A new San Diego biotech, led by former Trius Therapeutics CEO Jeff Stein, has raised over $30 million to advance new drugs to treat life-threatening invasive fungal infections, according to a recent regulatory filing.
Stein declined to discuss the financing by phone this morning, saying a press release is planned next week for the seed-stage startup, which is undergoing a name change. The San Diego startup apparently aims to develop compounds that elicit or amplify an immune response to fungal infections.
The company was founded in the Boston area two years ago as K2 Therapeutics, and lists Kevin Forrest, a principal in the Waltham, MA, office of 5AM Ventures as a co-founder. Forrest joined 5AM Ventures in 2005, after obtaining his doctorate in molecular biology from Princeton University, where he studied RNA-based regulatory processes. Kevin Judice, the former Achaogen founder and CEO and a specialist in antibiotic drug development, is the startup’s acting chief scientific officer.
5AM Ventures lists K2 Therapeutics as a portfolio company on its website, and Scott Rocklage, a managing partner in the firm’s Waltham office, is identified as a director in the Form D regulatory filing made earlier this month. The form indicates that the company has raised over $30.3 million—and plans to raise up to $12.4 million more, for a total of $42.7 million in equity funding.
The filing also lists Patrick Heron of Frazier Healthcare and Nina Kjellson of Interwest Partners as directors, along with two San Diego biotech CEOs: Cadence Pharmaceuticals CEO Ted Schroeder and Dan Burgess, the former CEO of Rempex Pharmaceuticals (acquired last December by The Medicines Co. (NASDAQ: [[ticker:MDCO]]) for a total of $474 million).
A separate regulatory filing submitted at the same time indicates that investors raised an additional $6 million to acquire the assets of another corporation.

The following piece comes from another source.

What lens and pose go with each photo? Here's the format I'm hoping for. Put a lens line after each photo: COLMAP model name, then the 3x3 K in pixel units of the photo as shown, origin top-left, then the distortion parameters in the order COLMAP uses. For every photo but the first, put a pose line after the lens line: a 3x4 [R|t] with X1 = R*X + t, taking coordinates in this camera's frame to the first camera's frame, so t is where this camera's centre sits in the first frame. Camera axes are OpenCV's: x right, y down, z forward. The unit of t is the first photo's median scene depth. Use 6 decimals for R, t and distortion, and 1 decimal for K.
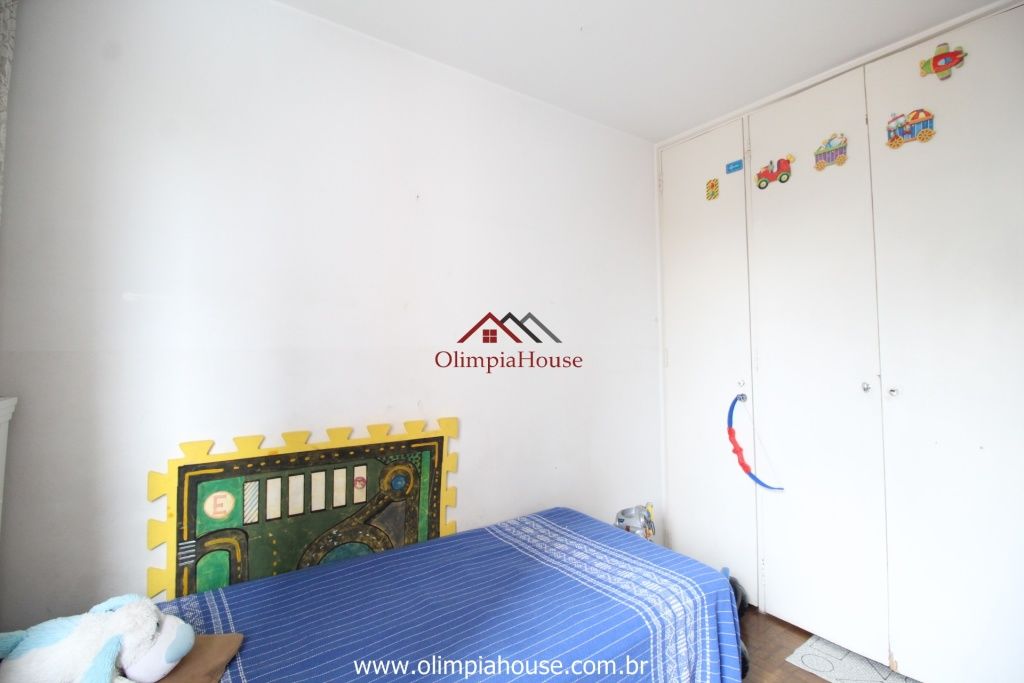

Stein has emerged in recent years as an industry leader in antibiotic drug development, and has served as the president and chairman of the nonprofit Antibiotics Working Group since it was formed early last year. The industry-led group has called for overhauling regulatory, investment, and commercial policies that restrain the development of new antibacterial drugs.
Each year, tens of thousands of Americans die from microbial infections, usually during hospital stays, that are resistant to antibiotics.
In a letter to the editor of The New York Times last year, Stein wrote, “Dr. Janet Woodcock of the Food and Drug Administration notes that the antibiotics pipeline is so thin that we face ‘a huge crisis worldwide.’”
Stein oversaw the sale of Trius to Lexington, MA-based Cubist Pharmaceuticals for more than $700 million last August, following the successful development of tedizolid phosphate, a new antibiotic treatment of acute bacterial skin infections caused by Gram-positive bacteria, including methicillin-resistant Staphylococcus aureus. Cubist (NASDAQ: [[ticker:CBST]]) won FDA approval to market the new antibiotic, now known as Sivextro, just last week.